House debates

Tuesday, 19 June 2018

Bills

Treasury Laws Amendment (Accelerated Depreciation for Small Business Entities) Bill 2018; Second Reading

4:23 pm

Photo of Matt ThistlethwaiteMatt Thistlethwaite (Kingsford Smith, Australian Labor Party, Shadow Assistant Minister for Treasury) Share this | Hansard source

Labor will be supporting this Treasury Laws Amendment (Accelerated Depreciation for Small Business Entities) Bill 2018, and I foreshadow that I will move a second reading amendment later during my comments.

The Treasury Laws Amendment (Accelerated Depreciation for Small Business Entities) Bill 2018 extends for another year a measure first introduced in the 2015 budget which allows small businesses to deduct immediately purchases of assets they start to use, or install ready for use, that cost less than $20,000. The measure applies to businesses with a turnover of up to $10 million. Over the forward estimates, the measure will cost $350 million to the budget.

Labor supported the initial measures, which went from 12 May 2015 to 30 June 2017, and Labor supported the measure when it was extended for another year, to 30 June 2018, in last year's budget. Of course, we should all remember that the accelerated depreciation, or the ability to deduct assets, particularly in the first year of an asset's life, was originally an initiative of Labor. Labor originally recognised the value of an increased immediate deductibility threshold for small business entities. It was Labor that increased that threshold from $1,000 to $6,500 as part of a broader package of reforms contained in the Tax Laws Amendment (Stronger, Fairer, Simpler and Other Measures) Bill 2011.

Labor subsequently opposed the Abbott government's decrease in that threshold from $6,500 to $1,000, which they announced in the 2014-15 budget. We all remember that horror budget. It came in the wake of the election of the Abbott government. The then Leader of the Opposition, Tony Abbott, said there would be 'no cuts to health, no cuts to education, no cuts to the ABC or SBS', and then proceeded in the first budget to do exactly that. They undertook massive cuts to health, education and, of course, the ABC. And they're doing that again. We learned what they really think about the ABC on the weekend, when the federal conference of the Liberal Party voted to privatise Australia's national broadcaster. Nonetheless, I digress.

**What to do**
Return the full debate transcript word for word. The records that come next have no connection to the debate transcript.

**Record extracts**

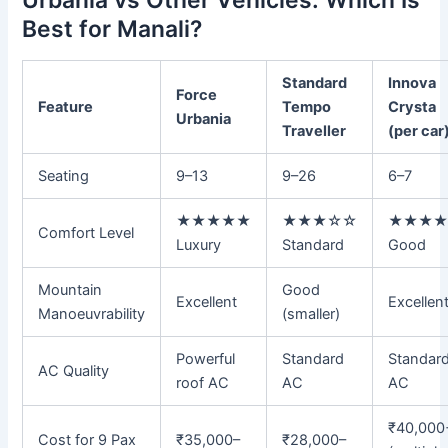
Best for Manali?
Standard
Innova
Force
Feature
Tempo
Crysta
Urbania
Traveller
(per car
Seating
9–13
9–26
6–7
★★★★★
★★★☆☆
★★★
Comfort Level
Luxury
Standard
Good
Mountain
Good
Excellent
Excellen
Manoeuvrability
(smaller)
Powerful
Standard
Standar
AC Quality
roof AC
AC
AC
₹40,000
Cost for 9 Pax
₹35,000–
₹28,000–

**Your response**
House debates

Tuesday, 19 June 2018

Bills

Treasury Laws Amendment (Accelerated Depreciation for Small Business Entities) Bill 2018; Second Reading

4:23 pm

Photo of Matt ThistlethwaiteMatt Thistlethwaite (Kingsford Smith, Australian Labor Party, Shadow Assistant Minister for Treasury) Share this | Hansard source

Labor will be supporting this Treasury Laws Amendment (Accelerated Depreciation for Small Business Entities) Bill 2018, and I foreshadow that I will move a second reading amendment later during my comments.

The Treasury Laws Amendment (Accelerated Depreciation for Small Business Entities) Bill 2018 extends for another year a measure first introduced in the 2015 budget which allows small businesses to deduct immediately purchases of assets they start to use, or install ready for use, that cost less than $20,000. The measure applies to businesses with a turnover of up to $10 million. Over the forward estimates, the measure will cost $350 million to the budget.

Labor supported the initial measures, which went from 12 May 2015 to 30 June 2017, and Labor supported the measure when it was extended for another year, to 30 June 2018, in last year's budget. Of course, we should all remember that the accelerated depreciation, or the ability to deduct assets, particularly in the first year of an asset's life, was originally an initiative of Labor. Labor originally recognised the value of an increased immediate deductibility threshold for small business entities. It was Labor that increased that threshold from $1,000 to $6,500 as part of a broader package of reforms contained in the Tax Laws Amendment (Stronger, Fairer, Simpler and Other Measures) Bill 2011.

Labor subsequently opposed the Abbott government's decrease in that threshold from $6,500 to $1,000, which they announced in the 2014-15 budget. We all remember that horror budget. It came in the wake of the election of the Abbott government. The then Leader of the Opposition, Tony Abbott, said there would be 'no cuts to health, no cuts to education, no cuts to the ABC or SBS', and then proceeded in the first budget to do exactly that. They undertook massive cuts to health, education and, of course, the ABC. And they're doing that again. We learned what they really think about the ABC on the weekend, when the federal conference of the Liberal Party voted to privatise Australia's national broadcaster. Nonetheless, I digress.